Junto a la fotografía del bañador, Margaret sonreía desde un marco cuadrado, esta vez con un gorro de Santa Claus. El pompón blanco situado en el extremo caía sobre su rostro.
En el centro de la estancia había dos sillones, un aparador para el televisor y una biblioteca. Una mesa baja de vidrio resultó una novedad para Robert. Sobre ella vio una serie de adornos, entre ellos un juego de ajedrez.
Las seis ventanas distribuidas en el perímetro, todas ellas con cortinas blancas estampadas, ofrecían una vista sumamente agradable de los alrededores. Andrea reparó en que tenían barrotes y le pareció un buen detalle teniendo en cuenta que pasarían la noche allí.
—¿Qué te parece?
—Es bonita.
—Veamos el piso superior. —El entusiasmo de Robert por un momento ocultó su verdadero estado de ánimo.

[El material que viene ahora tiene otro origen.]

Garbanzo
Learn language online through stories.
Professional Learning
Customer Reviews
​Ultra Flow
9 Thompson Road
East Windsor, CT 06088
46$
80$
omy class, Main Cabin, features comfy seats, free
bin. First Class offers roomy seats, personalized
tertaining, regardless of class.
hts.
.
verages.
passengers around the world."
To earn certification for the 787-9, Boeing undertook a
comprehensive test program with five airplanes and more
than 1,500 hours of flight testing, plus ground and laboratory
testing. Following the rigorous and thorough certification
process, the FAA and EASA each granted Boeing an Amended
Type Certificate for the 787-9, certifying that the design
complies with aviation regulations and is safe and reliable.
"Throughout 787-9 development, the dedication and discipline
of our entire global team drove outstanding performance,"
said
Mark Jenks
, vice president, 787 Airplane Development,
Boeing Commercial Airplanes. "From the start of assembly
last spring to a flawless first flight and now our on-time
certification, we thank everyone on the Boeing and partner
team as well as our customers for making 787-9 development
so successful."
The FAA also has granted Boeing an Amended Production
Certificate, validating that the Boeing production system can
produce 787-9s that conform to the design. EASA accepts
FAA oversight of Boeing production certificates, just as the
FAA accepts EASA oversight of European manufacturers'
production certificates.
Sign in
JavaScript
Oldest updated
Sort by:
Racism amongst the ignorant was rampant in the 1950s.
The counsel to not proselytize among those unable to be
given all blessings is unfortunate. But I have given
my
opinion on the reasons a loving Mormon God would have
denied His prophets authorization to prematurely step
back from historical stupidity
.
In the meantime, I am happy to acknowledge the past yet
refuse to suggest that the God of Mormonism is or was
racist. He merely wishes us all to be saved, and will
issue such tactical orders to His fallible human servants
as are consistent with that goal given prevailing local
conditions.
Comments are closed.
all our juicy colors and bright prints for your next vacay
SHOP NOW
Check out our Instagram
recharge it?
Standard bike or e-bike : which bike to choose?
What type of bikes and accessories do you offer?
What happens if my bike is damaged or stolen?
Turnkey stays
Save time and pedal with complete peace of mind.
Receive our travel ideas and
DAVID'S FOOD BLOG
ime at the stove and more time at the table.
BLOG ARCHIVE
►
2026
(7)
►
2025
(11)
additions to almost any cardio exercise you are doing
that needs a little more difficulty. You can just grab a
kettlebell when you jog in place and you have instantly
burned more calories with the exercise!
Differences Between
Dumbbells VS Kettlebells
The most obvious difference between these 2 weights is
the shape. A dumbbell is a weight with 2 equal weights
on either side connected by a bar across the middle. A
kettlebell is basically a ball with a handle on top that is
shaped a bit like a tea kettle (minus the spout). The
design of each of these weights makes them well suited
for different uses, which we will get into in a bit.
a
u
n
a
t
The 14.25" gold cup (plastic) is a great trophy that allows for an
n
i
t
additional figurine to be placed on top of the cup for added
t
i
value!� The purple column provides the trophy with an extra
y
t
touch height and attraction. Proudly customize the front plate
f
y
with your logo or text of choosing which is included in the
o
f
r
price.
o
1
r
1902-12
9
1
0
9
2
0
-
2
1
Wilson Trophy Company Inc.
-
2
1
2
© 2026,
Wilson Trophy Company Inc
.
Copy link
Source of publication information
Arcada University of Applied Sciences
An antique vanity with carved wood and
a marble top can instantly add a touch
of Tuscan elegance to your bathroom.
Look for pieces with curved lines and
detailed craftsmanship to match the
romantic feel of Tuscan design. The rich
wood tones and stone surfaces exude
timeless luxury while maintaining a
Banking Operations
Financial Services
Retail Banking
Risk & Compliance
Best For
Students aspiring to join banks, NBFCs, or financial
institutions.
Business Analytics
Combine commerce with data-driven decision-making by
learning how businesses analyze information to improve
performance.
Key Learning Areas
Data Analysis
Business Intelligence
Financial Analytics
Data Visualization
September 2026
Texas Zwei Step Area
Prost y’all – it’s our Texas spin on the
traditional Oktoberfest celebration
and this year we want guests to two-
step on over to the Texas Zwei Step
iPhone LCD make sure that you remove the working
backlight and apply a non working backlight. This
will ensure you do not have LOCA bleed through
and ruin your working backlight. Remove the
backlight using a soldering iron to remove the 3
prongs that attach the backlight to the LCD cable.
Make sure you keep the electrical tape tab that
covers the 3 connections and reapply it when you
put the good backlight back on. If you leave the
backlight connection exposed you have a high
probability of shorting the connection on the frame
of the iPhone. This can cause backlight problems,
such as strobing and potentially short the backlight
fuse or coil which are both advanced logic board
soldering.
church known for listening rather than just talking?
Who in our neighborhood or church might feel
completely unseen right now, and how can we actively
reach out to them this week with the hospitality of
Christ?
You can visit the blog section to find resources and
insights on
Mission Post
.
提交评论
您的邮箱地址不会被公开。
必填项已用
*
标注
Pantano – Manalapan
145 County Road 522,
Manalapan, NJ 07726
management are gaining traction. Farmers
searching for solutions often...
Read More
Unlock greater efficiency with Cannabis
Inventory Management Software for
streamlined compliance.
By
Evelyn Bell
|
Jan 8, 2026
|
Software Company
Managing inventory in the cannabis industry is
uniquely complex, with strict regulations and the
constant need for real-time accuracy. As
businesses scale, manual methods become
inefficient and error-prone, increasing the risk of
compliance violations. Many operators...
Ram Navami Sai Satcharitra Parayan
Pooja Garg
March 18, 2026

Debajo de la escalera, una puerta de madera daba acceso a lo que Andrea supuso que sería un sótano, aunque quizás únicamente se tratara de una despensa. Pensó en preguntarle a Robert adónde conducía aquella puerta, pero no lo hizo. Quería dar por terminado el recorrido por la casa lo antes posible.
Afortunadamente, arriba no había mucho que ver: apenas un baño y dos habitaciones preparadas para recibirlos. La vista que una de ellas ofrecía al lago era asombrosa, y ambos se permitieron admirarla durante un buen rato. Luego regresaron a la planta baja en silencio, acostumbrándose a la quietud de Maggie Mae.
Robert comenzó a decir que se ocuparía de entrar sus pertenencias, pero Andrea lo interrumpió.
—Han dejado una nota —dijo ella, observando un trozo de papel sujeto a la nevera mediante un imán en forma de pez.
Robert se detuvo en seco.
Tu mujer te engaña.
¡Todo el mundo lo sabe!
—¿Qué dice? —logró articular Robert con voz nasal.
—El señor Rippman nos dice que no nos molestemos en ir al pueblo, que él se encargará de traer provisiones. También nos da la bienvenida a Maggie Mae.